5. Moreover, nothing in the religious aspect of the St. Andrew's Cross consists of anything other than a cross on its side. Neither color nor the presence of stars is a part of that. The Scottish flag, for example, is a rectangle with a blue field on which is an unadorned white cross whose points end at each of the rectangle's corners. The Confederate Battle flag is a square, with a red field on which is set a white bordered blue cross reaching each corner of the square and containing 13 white stars.
6. “Lemon's first prong does not require that challenged state action have been enacted in furtherance of exclusively, or even predominately, secular objectives.” Freiler at 344. See also, e.g., Lynch v. Donnelly, 465 U.S. 668, 104 S.Ct. 1355, 1362-63 & n. 6, 79 L.Ed.2d 604 (1984).
7. See, e.g., Coleman v. Miller, 885 F.Supp. 1561, 1569 (N.D.Ga.1995) (concerning the Georgia state flag, adopted in 1956 to include the Confederate Battle flag, “[t]o some, it represents the undeniable fact that Georgia was a member of the Confederacy and did secede from the Union. The flag may also represent southern heritage, the old South, or values of independence. Undeniably, to others it represents white supremacy, rebellion, and discrimination”); Coleman v. Miller, 912 F.Supp. 522, 530 (N.D.Ga.1996), aff'd, 117 F.3d 527, 530 (11th Cir.1997) (“the Georgia flag conveys mixed meanings: to some it honors those who fought in the Civil War and to others it flies as a symbol of [racial] oppression”); Daniels at 139-40 (Banks, J., concurring); Mississippi Div. of United Sons at 390.

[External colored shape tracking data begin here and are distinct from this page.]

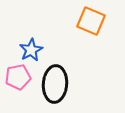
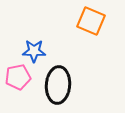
blue star: moved 3 px right, 1 px down; rotated 30 degrees clockwise
black ellipse: moved 3 px right, 1 px down
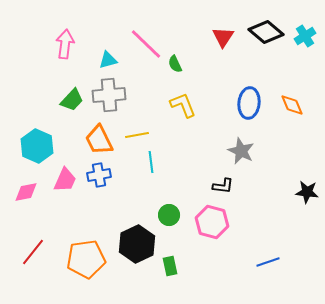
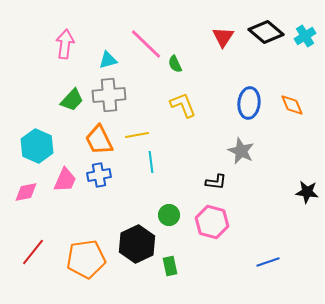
black L-shape: moved 7 px left, 4 px up
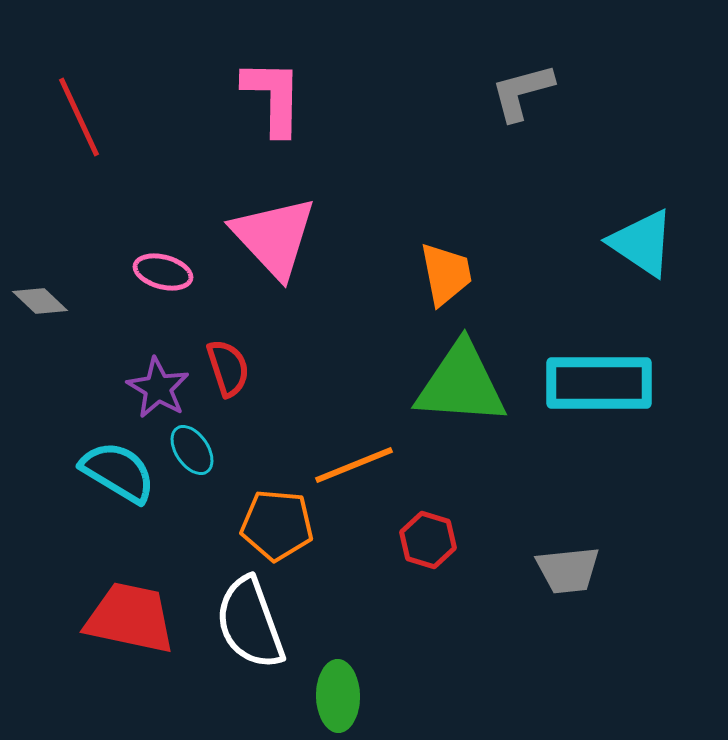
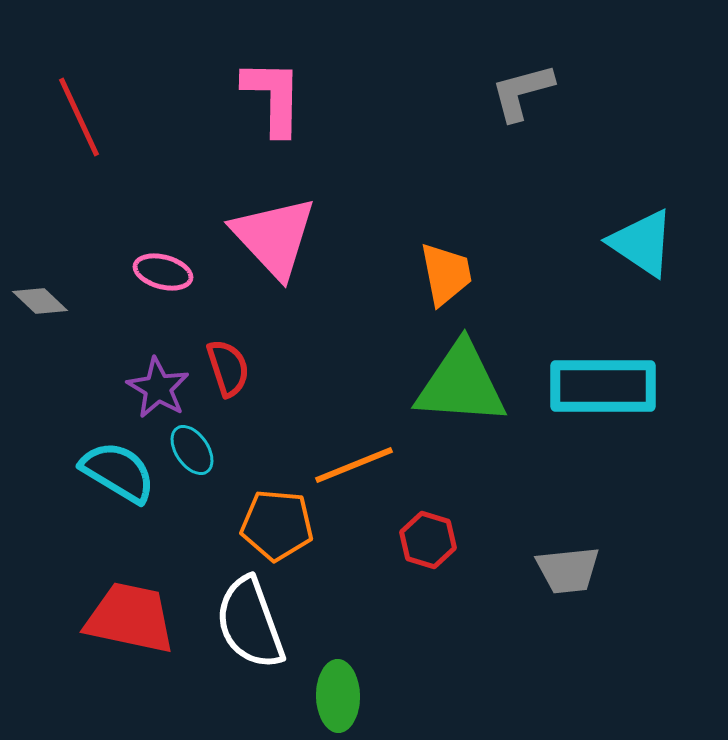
cyan rectangle: moved 4 px right, 3 px down
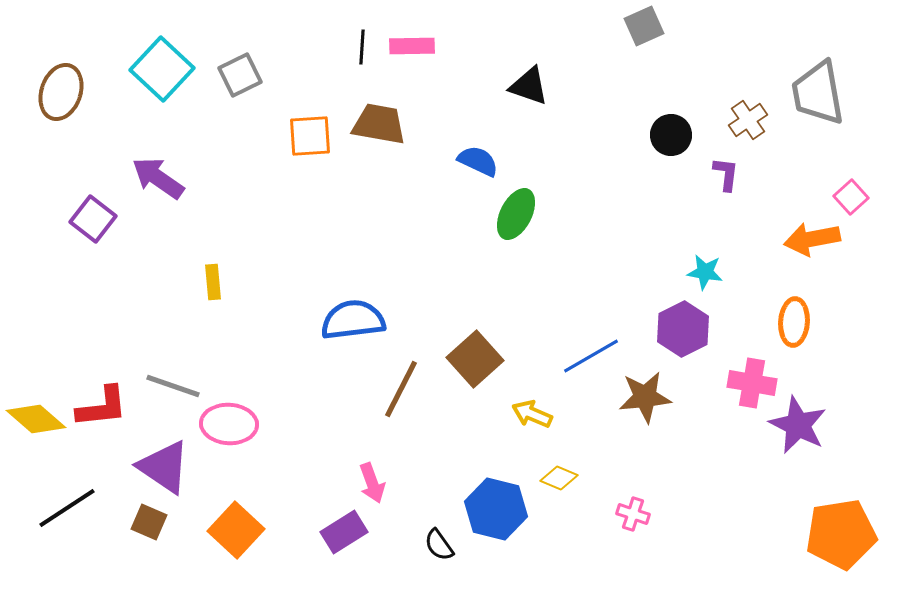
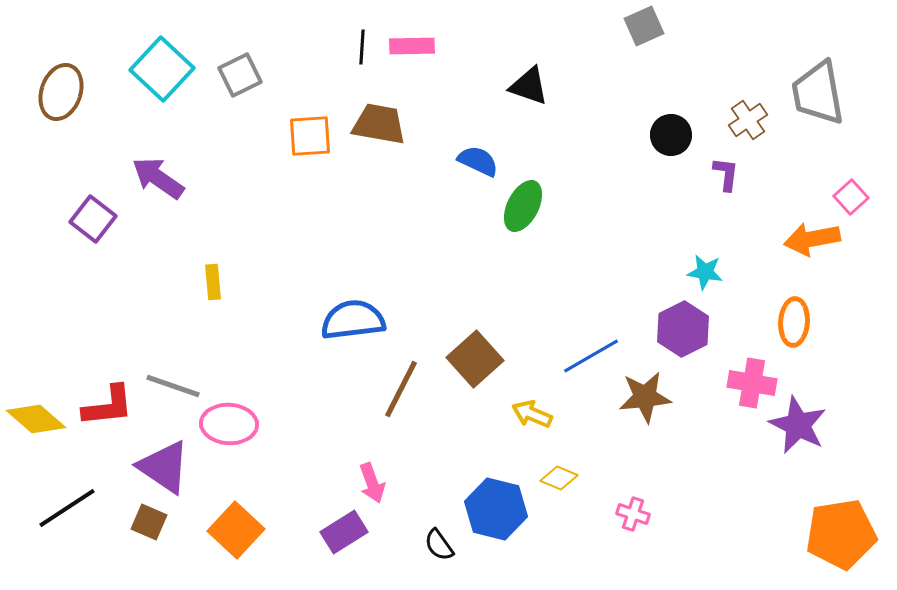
green ellipse at (516, 214): moved 7 px right, 8 px up
red L-shape at (102, 407): moved 6 px right, 1 px up
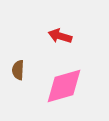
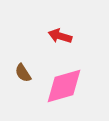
brown semicircle: moved 5 px right, 3 px down; rotated 36 degrees counterclockwise
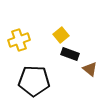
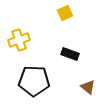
yellow square: moved 4 px right, 22 px up; rotated 14 degrees clockwise
brown triangle: moved 2 px left, 18 px down
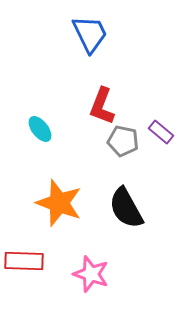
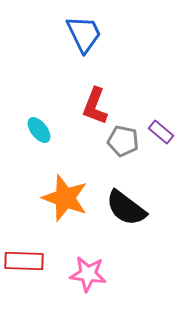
blue trapezoid: moved 6 px left
red L-shape: moved 7 px left
cyan ellipse: moved 1 px left, 1 px down
orange star: moved 6 px right, 5 px up
black semicircle: rotated 24 degrees counterclockwise
pink star: moved 3 px left; rotated 12 degrees counterclockwise
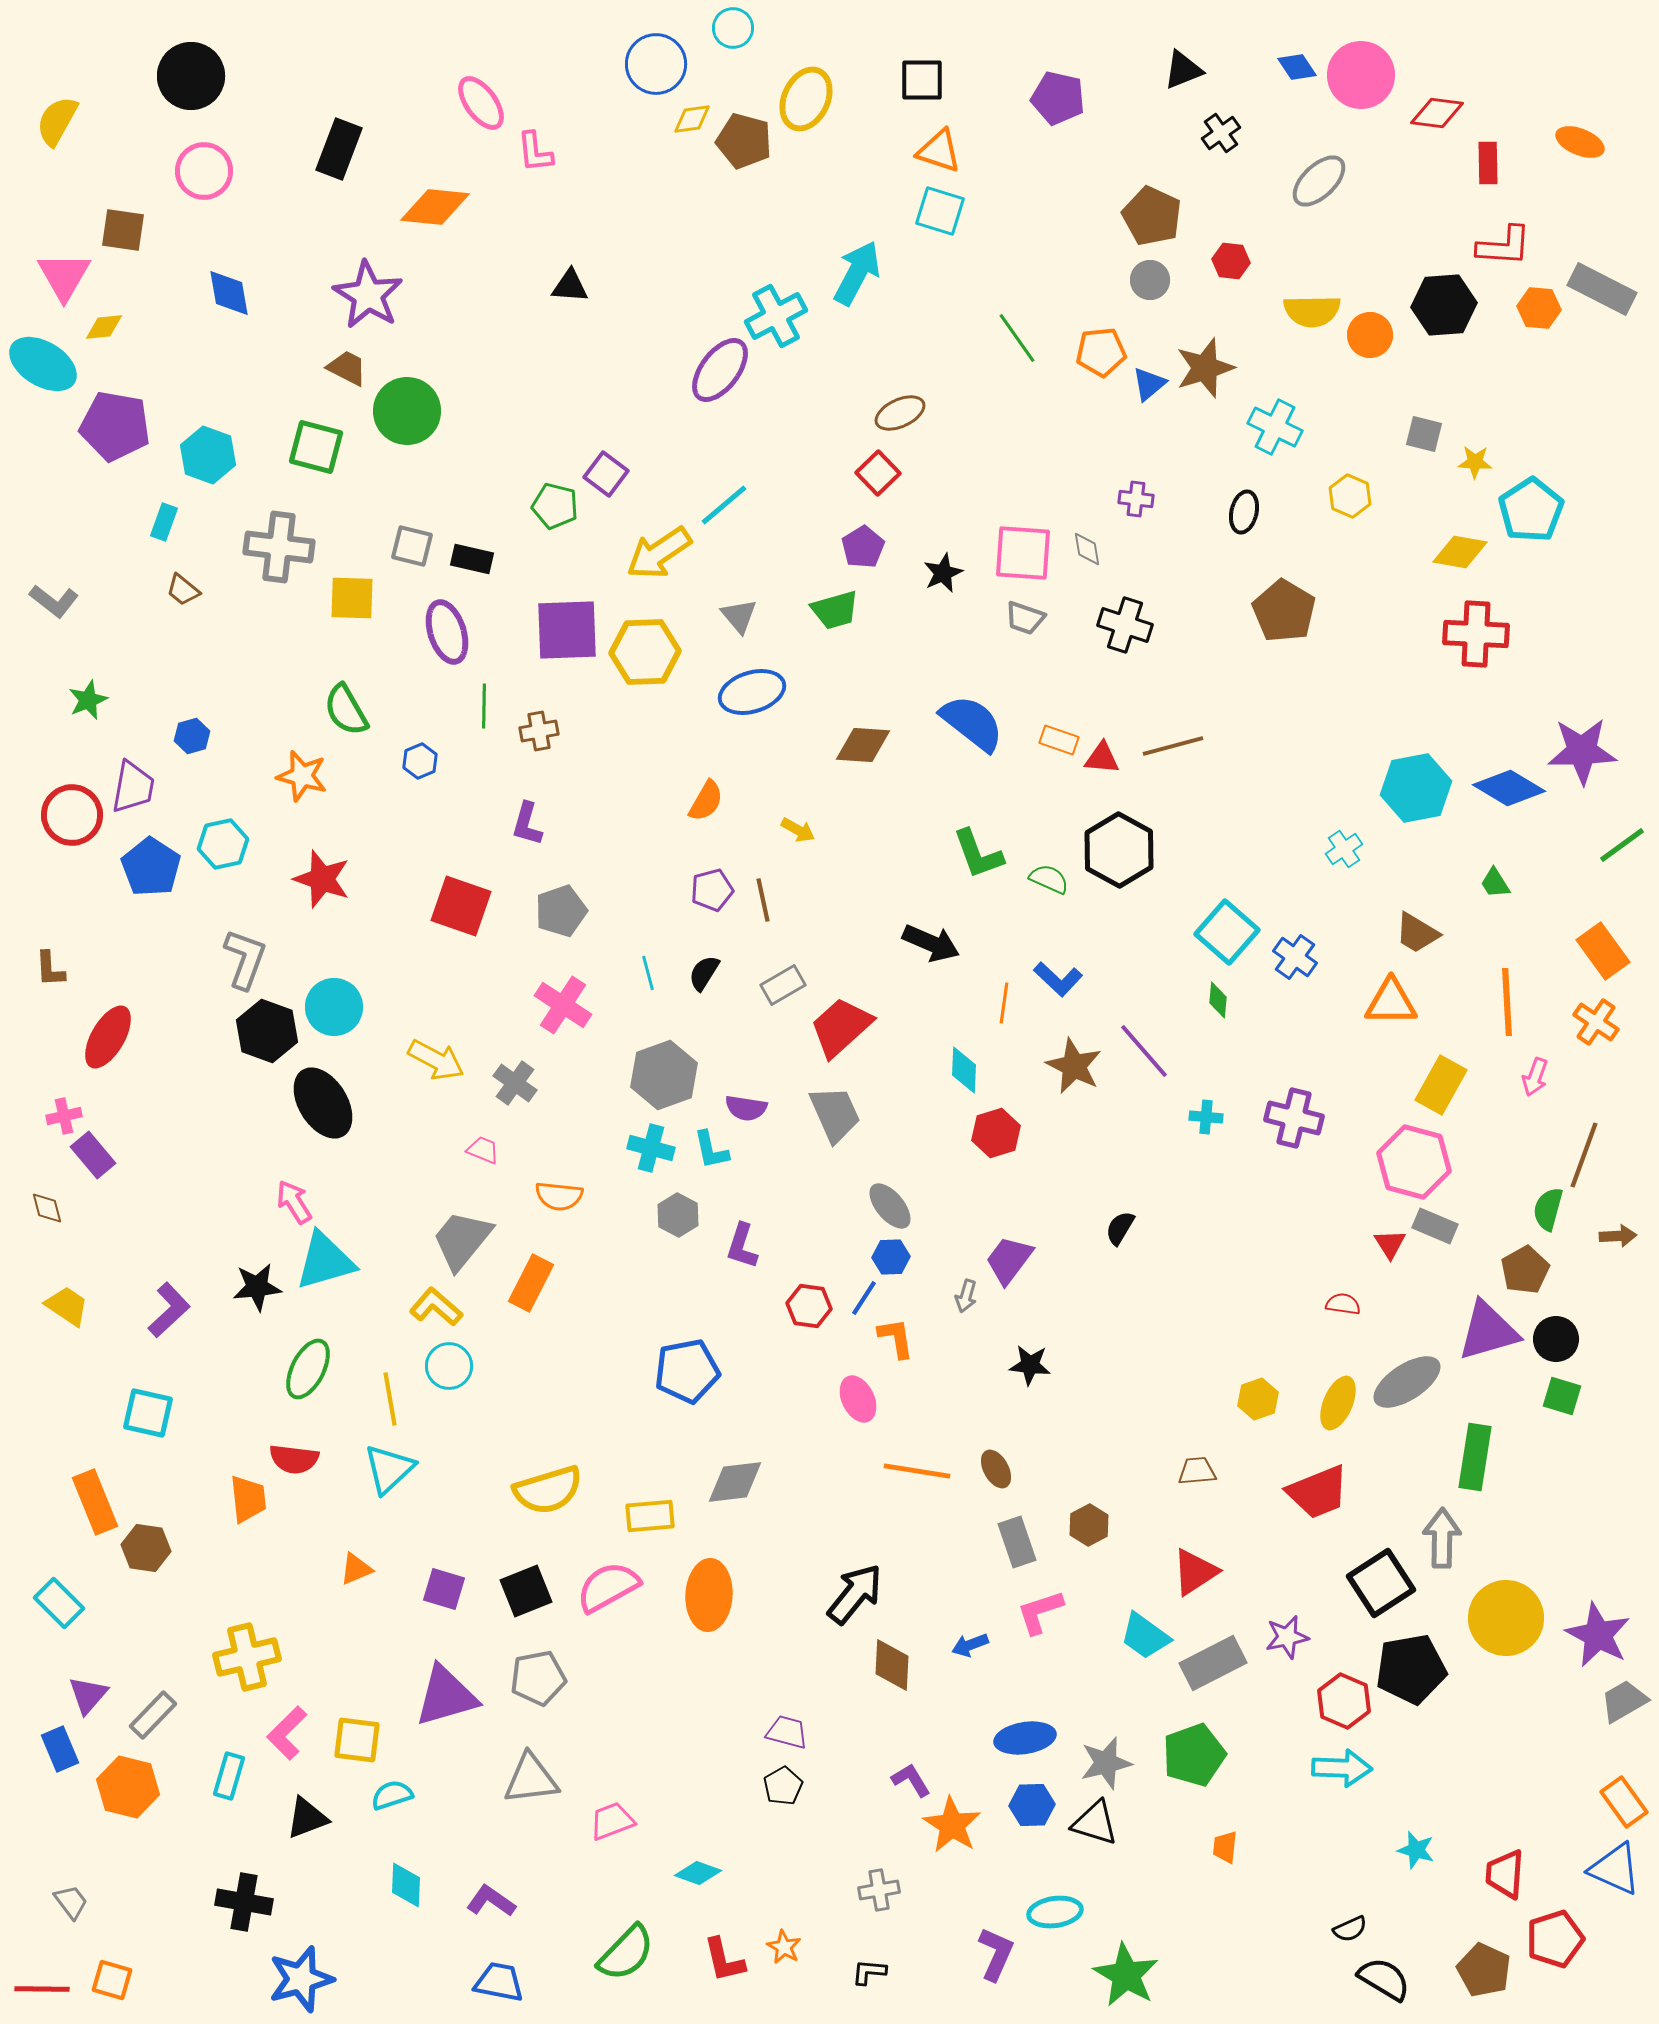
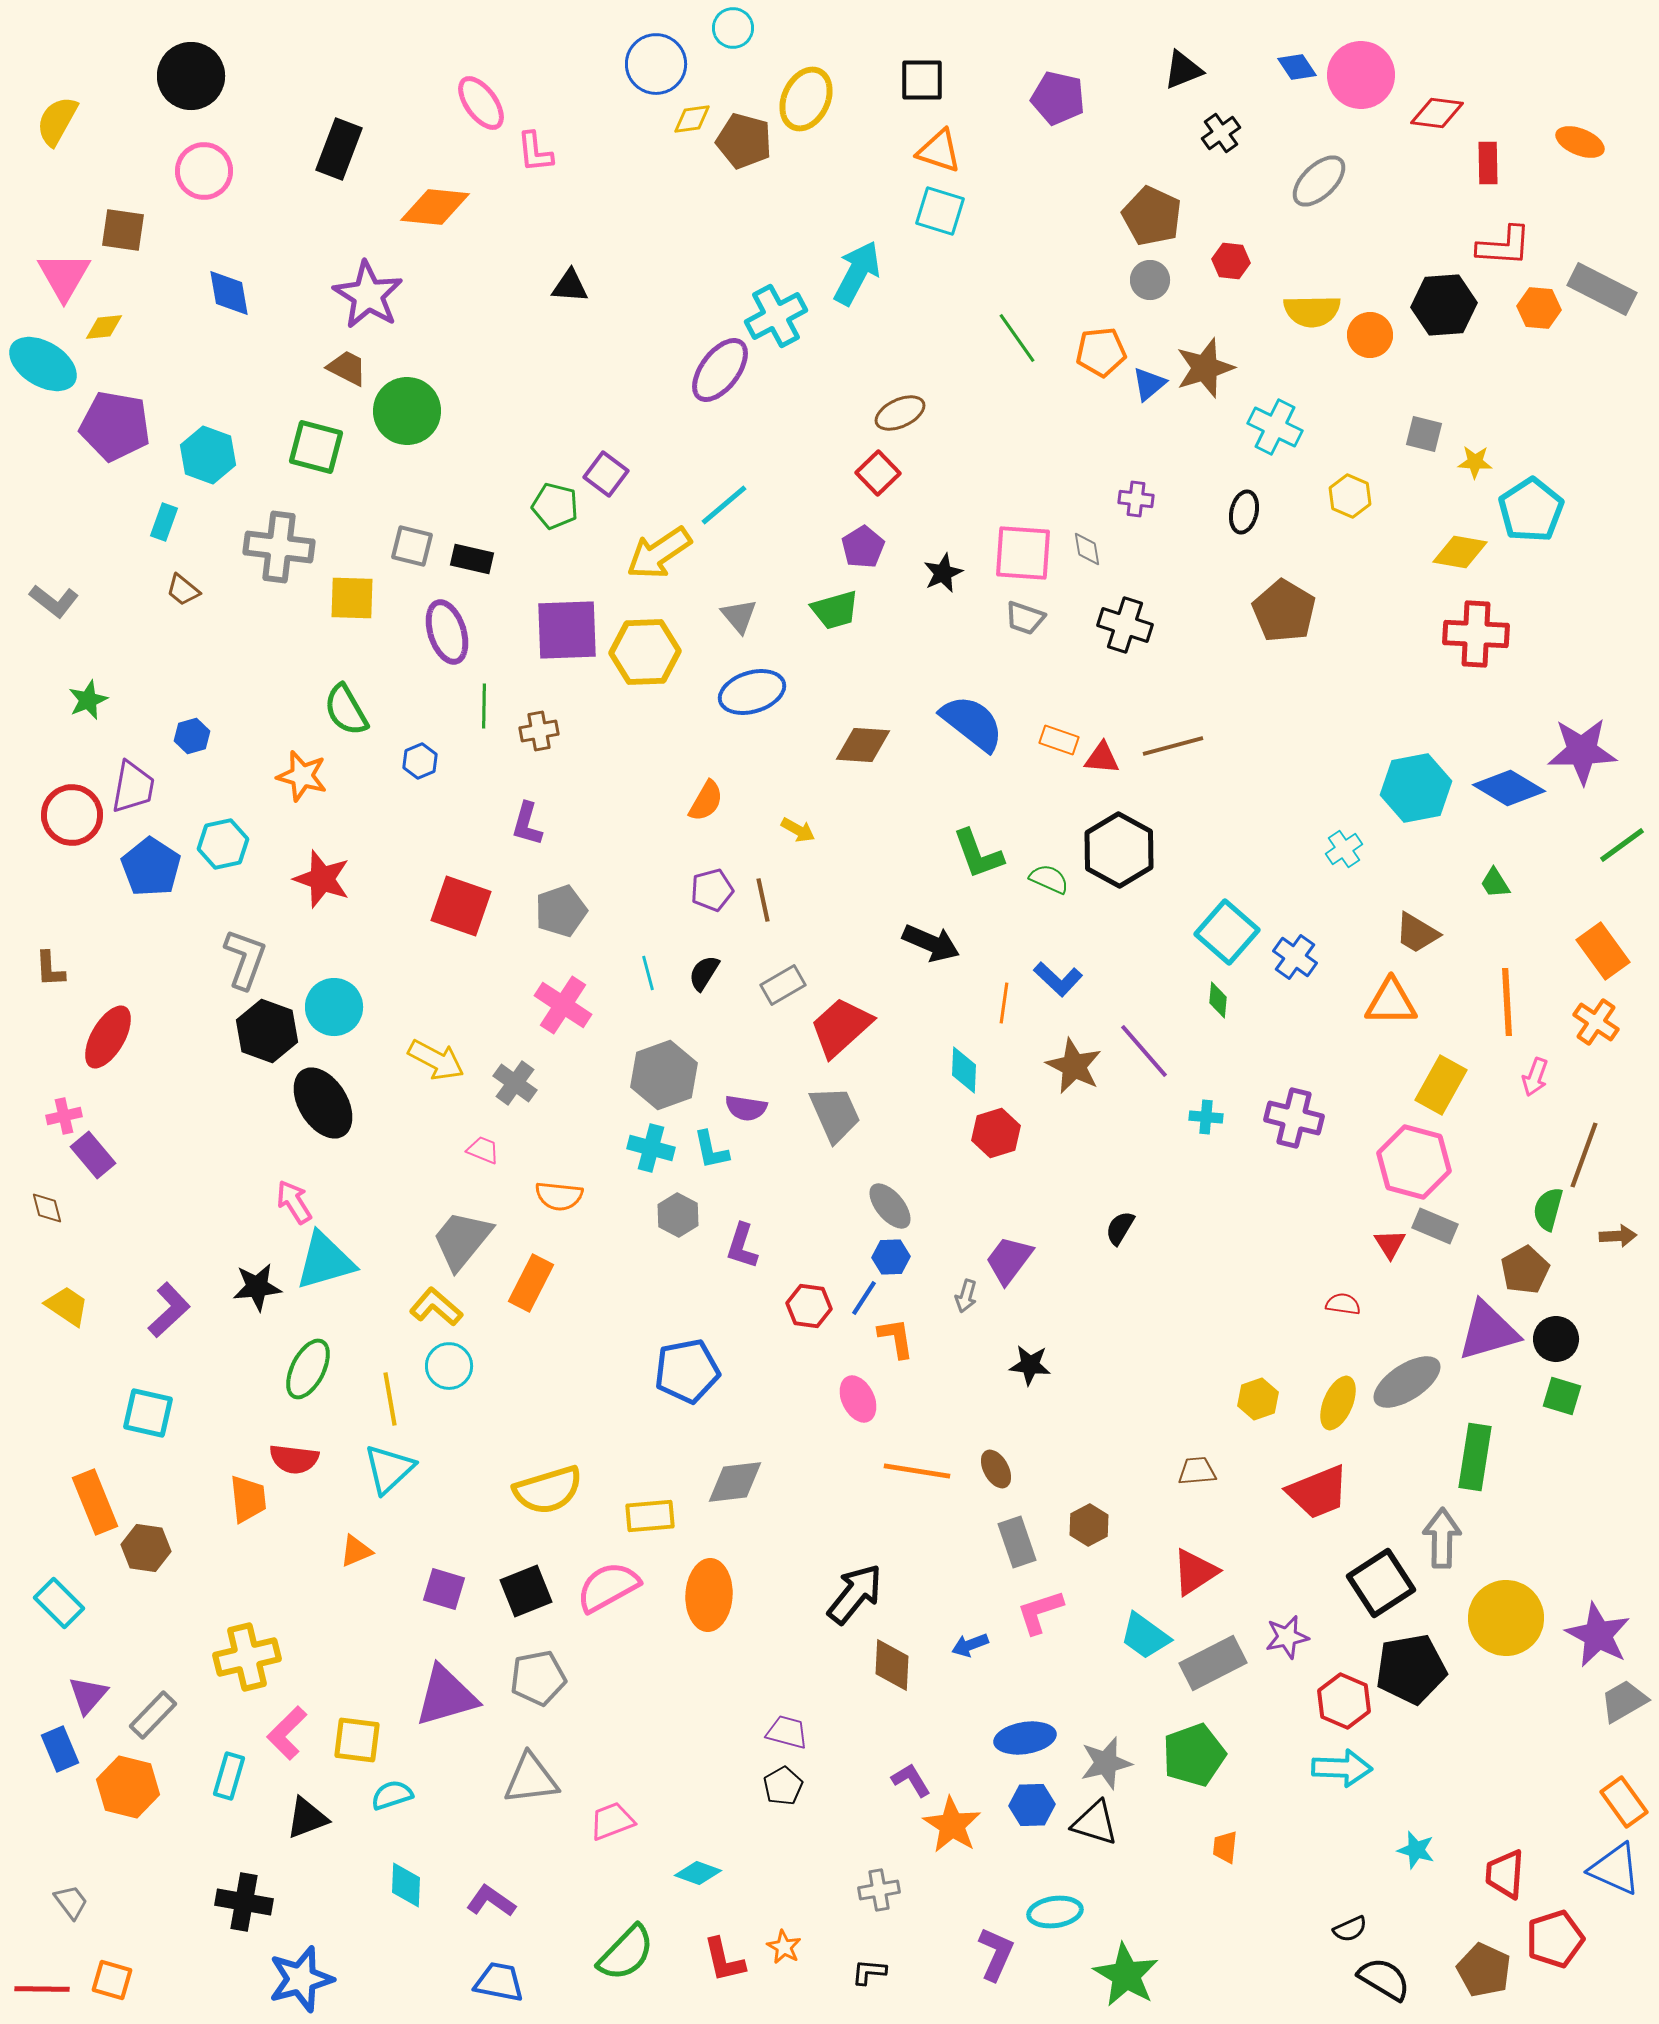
orange triangle at (356, 1569): moved 18 px up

8. In rejecting the Establishment Clause claim in Murray we stated:“․ in considering the Establishment Clause challenge to Austin's insignia, we must recognize the reason for the cross originally being in the coat of arms; that Austin did not have an improper purpose in adopting the insignia; its long and unchallenged use; its nonproselytizing effect; that in its context, it does not endorse religion in any true or meaningful sense of the word ‘endorsement’; and that requiring the City to remove all displays of the insignia, arguably evinces not neutrality, but instead hostility, to religion.” Id. at 158.All these factors are present here in favor of Mississippi, and indeed the here challenged symbol, to the extent that it is religious, is certainly less overtly and obviously so than the Christian cross in Murray. See id. at 149, 150, 159.
9. We also note that the proposed amended complaint insofar as it named the State of Mississippi as a defendant was still subject to dismissal under the Eleventh Amendment. Insofar as the proposed amended complaint named Governor Musgrove it fails to allege action (or inaction) on his part or any relationship he has or had to the flying of the flag.